New Public School Model: The public school in Phoenix is large, inefficient, and does not enforce clear goals for student formation and achievement. While some traditional districts have honors programs and micro-academies within their schools, these opportunities are limited and often require that students “test in.” By contrast, Great Hearts offers the same academically rigorous program to all students and has no admissions criteria. Great Hearts professes a broad public commitment to provide a superior classical liberal arts education to all students who are curious and diligent.
The primary goal of Great Hearts Academies is to graduate thoughtful leaders of character who will contribute to a more philosophical, humane, and just society. To reach this goal, each student must freely discern his or her unique character and destiny during the program. Liberal education should bring each student to ask: what amongst the array of offerings and invitations spread before me in the future do I find meaningful? Graduates will then apply that confident self-understanding for a greater good beyond themselves.
This is not to say that Great Hearts believes that self-purpose can be simply taught as part of the curriculum, or that the schools will supplant the role of the parents in moral formation. Rather, each academy strives to create an environment in which durable character, and the open search for it, is modeled and highly regarded. Great Hearts believes that academic accomplishment is a natural byproduct of a preparatory school culture that first values integrity, personal responsibility, and thoughtful self-reflection.
Our Model: What follows is a short outline of the substantial features that define a Great Hearts Network academy. These features are essential to establishing start-up schools according to a proven model.

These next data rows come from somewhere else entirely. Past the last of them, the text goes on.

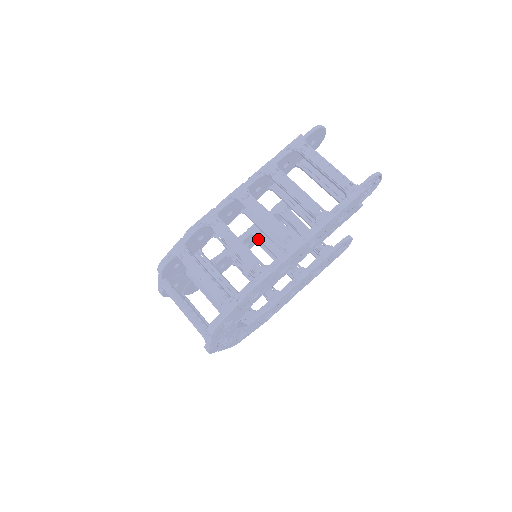
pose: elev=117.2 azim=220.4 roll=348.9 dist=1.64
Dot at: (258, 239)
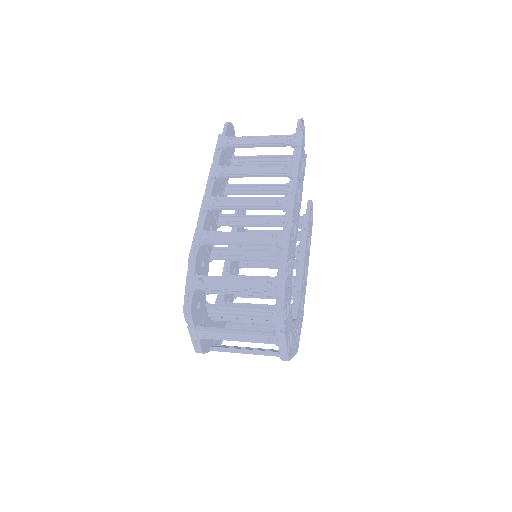
Dot at: occluded
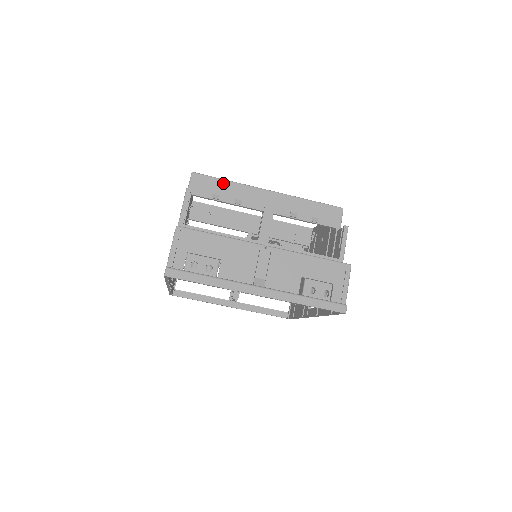
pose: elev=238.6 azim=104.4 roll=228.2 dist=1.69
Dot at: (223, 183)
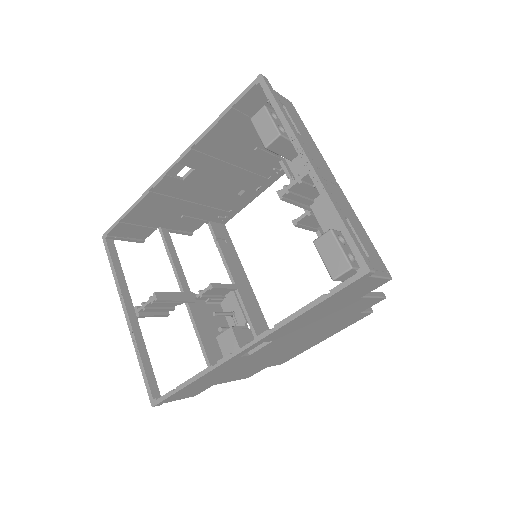
Dot at: occluded
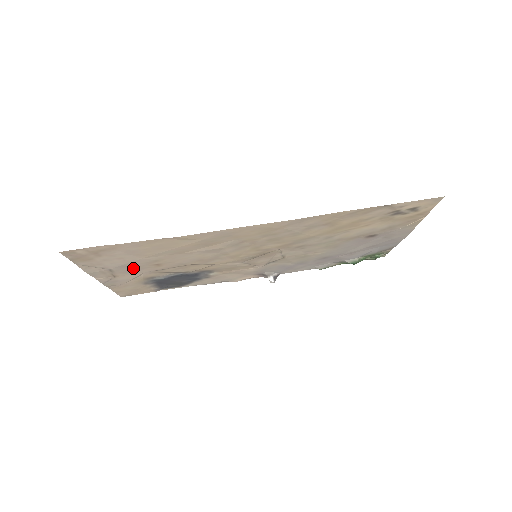
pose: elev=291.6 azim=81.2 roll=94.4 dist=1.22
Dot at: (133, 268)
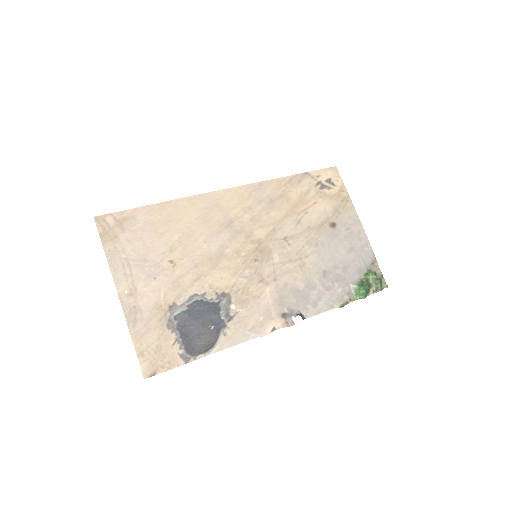
Dot at: (152, 269)
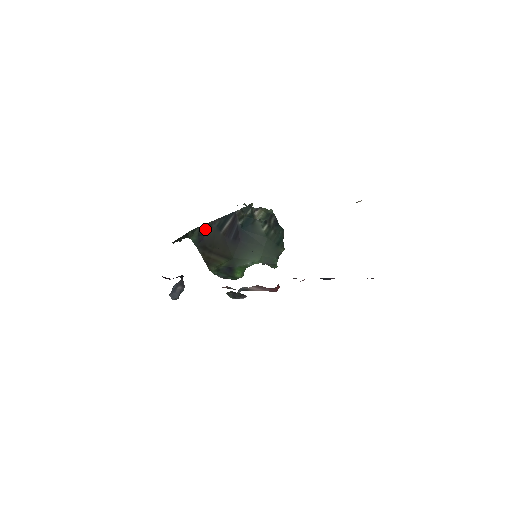
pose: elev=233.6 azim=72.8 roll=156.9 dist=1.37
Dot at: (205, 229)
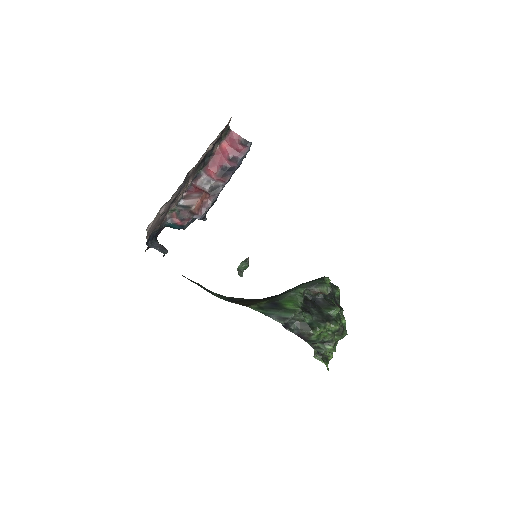
Dot at: (237, 299)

A Core Liberal Arts Curriculum
A Great Hearts Academy requires a common and rigorous sequence of courses for all students; there are no electives. The sequence in math, science, foreign language, fine arts, and the perennial and timeless humanities exceeds the state standards in duration and content. All students graduate as critical thinkers, coherent writers, and confident speakers. At the high school level, 24.5 high school credits are required for graduation (above the state required 20) so that all students who graduate are eligible for admissions to the finest colleges and universities in the nation.
An Academy Ethos
A community of students working together in pursuit of the school's lofty vision is an essential feature of a Great Hearts Academy. Students are invited and exhorted to create a community of scholarship, leadership, and service in their classrooms, in extracurricular activities, and in their relationships with peers and teachers. These academies strive to foster friendship of the noblest sort: friendships marked by a common love of the true, the good, and the beautiful, in which students enrich and dignify each other through their work together. The schools value character and leadership highly, recognizing at the same time that these good habits of virtue cannot simply be taught, but must be modeled, reflected upon, and experienced through immersion. Students also profess an honor code that upholds academic integrity, and wear uniforms.
A Great Hearts Academy is small, and individual classes are small as well. This limited size guarantees the availability of the individual attention, both academic and personal, that students need to do their best. The overall student-to-teacher ratio on campus is around 15:1, further safeguarding against the anonymity too common to "big box" schools.
A Professionally Diverse and Uniquely Qualified Faculty
The teachers come from a variety of backgrounds: traditionally-trained and experienced public school teachers are a minority of the faculty. Faculty members are drawn from technical and professional fields, from private or non-traditional school teaching, and from academia (college teaching, graduate schools). Of central importance are the teacher's own love of learning and knowledge of academic subject matter. The teacher must be fundamentally Socratic in his/her approach to students. His/her teaching activity is aimed at eliciting new thoughts and ideas in the learners, and not simply at filling them with information. He/she must fully embrace the school's vision of community, of learning, and of leadership.
The head of a Great Hearts Academy must possess the virtues of the best teachers and administrators by overseeing all the functions of the school- academic, social, fiscal, and physical. He/she mentors and collaborates with the teachers, and is open to learning alongside the school's students. The head of school is a model of collegiality, fairness, clarity, responsibility, and a love of learning.
Like students and teachers, the parents are invited to embrace and participate in the school's academic and ethical vision. Parents love and pursue the true, the good, and the beautiful, and they support and inspire their children to do the same. As the central adult role models and teachers in their own children's lives, parents can apprehend the greater significance of the school's vision, and the long-lasting value of such an education, and they can support their daughters and sons in their journey towards it. Volunteerism is vital to the school's prosperity.